In the last six months I’ve had a couple of experiences that I’m still trying to make a sense of.
Two very bright and personable women who seemed to have everything going for them, who both have bipolar, revealed to me that they have been suffering from severe symptoms that they had not told me about, symptoms which suggest that they really would benefit from an atypical antipsychotic.
The older of the two is a successful advertising executive who has been as unsuccessful in her romantic life as she has been successful in her professional one. This was a source of some perplexity because, to me, she seemed to have everything going for her, but the fact was that she could not manage a long term healthy relationship.

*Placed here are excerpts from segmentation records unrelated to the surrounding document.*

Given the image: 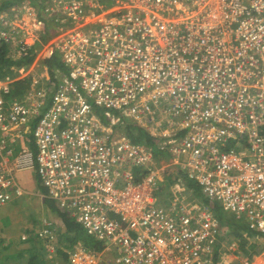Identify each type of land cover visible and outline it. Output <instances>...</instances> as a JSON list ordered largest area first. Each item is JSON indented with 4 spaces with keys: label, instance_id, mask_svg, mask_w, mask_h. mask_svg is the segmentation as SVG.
I'll list each match as a JSON object with an SVG mask.
<instances>
[{
    "label": "built area",
    "instance_id": "obj_1",
    "mask_svg": "<svg viewBox=\"0 0 264 264\" xmlns=\"http://www.w3.org/2000/svg\"><path fill=\"white\" fill-rule=\"evenodd\" d=\"M5 2L0 48L33 59L0 76V208L26 195L16 173L30 170L105 244L68 264H233L188 183L264 233V0ZM17 82L29 85L14 95ZM126 120L170 158L133 142ZM246 248L241 264H261Z\"/></svg>",
    "mask_w": 264,
    "mask_h": 264
},
{
    "label": "trees",
    "instance_id": "obj_2",
    "mask_svg": "<svg viewBox=\"0 0 264 264\" xmlns=\"http://www.w3.org/2000/svg\"><path fill=\"white\" fill-rule=\"evenodd\" d=\"M17 1L19 0H6V2L4 3L1 9L6 10ZM45 28L47 29V31H45V34L42 38V42L44 43L48 40V38L51 35L50 30H54L56 29V27L54 23L46 21ZM32 59H33V55L31 54L17 59H12L8 55L7 46L3 45L0 48V76L5 75L9 71L12 65H18V66L27 65L32 61ZM44 62H45L44 64L48 67L49 70H52L55 67H61V63L59 61L58 56L52 57L50 59H46ZM28 85L29 84H27V82H17L14 85V89H13L14 95L16 92L23 93L27 89ZM54 90H55V83L50 78L48 84V91L53 92ZM123 129H124V133H126L133 140V142L137 144H146L152 147L154 151L155 159L157 161H161L163 159L167 160L170 158L168 153L164 151H160L157 148V146L154 143V138L137 123L131 120H126ZM188 184L193 188L194 194L201 199V202L209 206V208L213 211L215 216L219 219L222 227L225 226V222H224L225 220L227 223L229 222V225H227L228 230H230L233 234L241 235L242 233L247 231V225L242 223L241 221L240 222L244 225H241L239 221H236L234 219L226 218L224 215L221 216L218 211L219 206L217 203H215L216 201H212L206 198L202 193L199 185H197L194 182H189ZM45 201L47 203L49 209L48 212L50 216L54 218L57 217L60 218V220L64 224V229H62L64 231L62 232V239L60 238V243L58 248V254L62 260L64 261L68 260L72 250L80 245L98 252L104 250L105 244L101 241L96 240L93 237L88 236L84 231V229L82 228V226L68 212L59 209L51 199L47 198L45 199ZM247 233L252 236H257L264 243V233H259V232L255 233L254 231H251V233L247 231ZM244 240L245 241H243L242 244L243 253L249 254V250L246 248L247 246L246 244L248 243L246 237L244 238ZM245 242L247 243L244 245ZM258 246L260 245H257L255 243L251 244V250L256 254L259 253V251H261V249L260 250L258 249L259 248ZM24 264H48V261L46 259L45 253L42 250V248L38 250L37 248L33 247L30 250H28L27 262Z\"/></svg>",
    "mask_w": 264,
    "mask_h": 264
},
{
    "label": "rangeland",
    "instance_id": "obj_3",
    "mask_svg": "<svg viewBox=\"0 0 264 264\" xmlns=\"http://www.w3.org/2000/svg\"><path fill=\"white\" fill-rule=\"evenodd\" d=\"M16 180L26 191V195L23 197V199L28 198V201H29V204L27 203L26 207L22 208V210L32 211L31 213H29L28 224L26 223V218L23 215H22L23 217H21V219H22L23 223L25 221V223L27 224V227H28L27 230L32 231V230L37 229L41 226L42 218H46V216H48L49 209L46 206H44V203H43V200L47 199V197L45 196L43 198V200L41 197V194H46V189L41 185L39 177L33 171H30V170L17 172L16 173ZM27 190L29 192H32V193H28ZM53 202L57 206L55 201H53ZM215 203H217L219 206L218 211H219L221 216L224 215L226 218H230V219H234L236 221H239V223L241 225L246 224L245 221L240 220V216L236 215L235 213H233L231 211L224 210L223 207L218 202H215ZM12 204H16V203L12 202ZM47 219H48V217H47ZM59 221H60L59 222L60 224L55 223L54 226L57 229L62 230L59 226V225H62V221L61 220H59ZM240 221L244 224H242ZM224 222H225V226L224 227L221 226L222 227L221 244L223 246V250L226 253V256L233 262V264H241V260H243L246 256V254L243 253V250H242L243 249L242 244H243V241H245L244 240L245 237H246L248 243L245 242L244 245L247 243L246 245L249 249H251L252 243L260 245V246H258L259 247L258 249L259 250L261 249V251H259V253H257V255H258L257 256V262L264 264V245H263L264 243L261 241V239L255 238L252 240L253 242H251V240L249 239L251 237V235L247 233L248 229L246 232L242 233L241 235L233 234L230 230H228L227 225H229V222L227 223L225 220H224ZM38 225H39V227H38ZM245 228H246V225H245ZM57 229H56V236H57V240H58L60 231L57 233ZM254 232L258 233L256 231H254ZM40 240H41V242L39 243L37 249H41L44 247L42 244L43 240L41 239V237H37V242H39ZM43 243L46 245L45 241ZM23 244L24 243H21V244L16 243V244H13L12 246H9L8 249H6L3 252V255L11 253L12 250L16 249V248L22 249L24 251L23 254H26V252L23 248L24 247ZM54 247H55V244L51 243L49 248H50V250H52ZM49 248L46 251L45 256H46V258L47 257L51 258V255H52L54 258V255H53L54 253H52L49 250ZM48 251H50V252H48ZM49 254H51V255L49 256ZM108 255H109L108 258L111 260V258L113 256L111 254H107V256ZM109 259H106V260L109 261ZM50 264H56V263L51 262Z\"/></svg>",
    "mask_w": 264,
    "mask_h": 264
},
{
    "label": "crops",
    "instance_id": "obj_4",
    "mask_svg": "<svg viewBox=\"0 0 264 264\" xmlns=\"http://www.w3.org/2000/svg\"><path fill=\"white\" fill-rule=\"evenodd\" d=\"M27 192L32 193V192H29L28 190ZM44 195L45 194H41L42 200L45 197ZM23 197L16 198L12 201L13 203H16V204H12L11 202L0 208V264H24L26 263L27 258H28V250H30L33 247L38 248V245L41 242V240L37 242V237H41L43 242L45 241L46 243L45 245L42 242L44 246L42 250L44 251V253H46L51 243L55 244V247L52 250H50L49 248V250L52 253H54L53 254L54 258L51 254H49V256L51 255V258L49 257L46 258L48 261V264H50L51 262H55L56 264H68L69 258L76 248L72 250L68 260L64 261L60 258L58 254V248H59L60 238L62 239V232L64 230L57 229V233L60 231L58 240H57V236H55L54 239L49 240L45 236L41 235V230L44 227L45 218H42L41 226L39 227L38 225L39 228L34 229L32 231L27 230L29 213H31L32 211L22 210V208L26 207L27 203L29 204L28 198L23 199ZM43 203H44V206L48 208L45 200H43ZM22 215L26 218L27 224L25 223V221L24 223L22 222V219H21V217H23ZM47 217L48 219L53 220L56 224H60L59 223L60 218L51 217L49 213H48V216H46V218ZM59 226L61 229H64L63 222H62V225H59ZM16 243H20V244L24 243L23 248L26 254H23L24 251L22 249L16 248V249H13L11 253L3 255V252L6 249H8L9 246H12L13 244H16ZM108 257L109 255L107 256V259H109ZM106 264H111V263L110 261H108L106 262Z\"/></svg>",
    "mask_w": 264,
    "mask_h": 264
}]
</instances>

I had known that she had transient magical beliefs that bordered on the psychotic, but they didn’t seem to interfere with her functioning, and they also seemed very circumscribed, what I have elsewhere called “Berkeley normal” -eccentric beliefs in paranormal phenomenon that were just a small step beyond what I consider truly normal. And every time we talked about treating her with an atypical antipsychotic she expressed severe concern about potential adverse effects, including weight gain, metabolic disturbances and cognitive impairment.
She is incredibly articulate and these seemed to be very realistic concerns. I
A few months ago she moved away from the Bay Area and then ended up in a pretty severe mood crisis with manic symptoms and clear psychosis.
Her new psychiatrist stood firm on the need for ongoing treatment with an atypical antipsychotic, and a month after she started the medication, she wrote to tell me that she was finally free of the internal psychotic thoughts that had prevented her from moving ahead with her life. Psychotic thoughts that were much more extensive than she had ever mentioned. Definitely food for thought. I hope to stay in touch with her to find out how things turn out for her.
The other story is more immediate. A graduate student in Sociology who I had been seeing for a couple of years before she went to graduate school, developed severe environmental sensitivities that resulted in her having to abandon her graduate program, at least temporarily. Returning to see me she started talking about what she describes as “dissociation” – parts of her mind that interfere with her memory and her capacity to follow through on decisions and projects. Although dissociation seems like a good phrase to describe the phenomenon, I can’t help thinking that it could, equally, turn out that there are elements of psychosis present. In any event, a trial with an atypical antipsychotic seems clearly indicated.
At this point I don’t know how the second story turns out, but the coincidence has me thinking very deeply about how the capacity to be articulate and to express oneself well can, sometimes, get in the way of getting the most effective treatment.
Both of these women, even when very severely affected by disruptive internal mental processes, nevertheless are able to present themselves in a way that makes it hard to believe that they are as troubled as they are.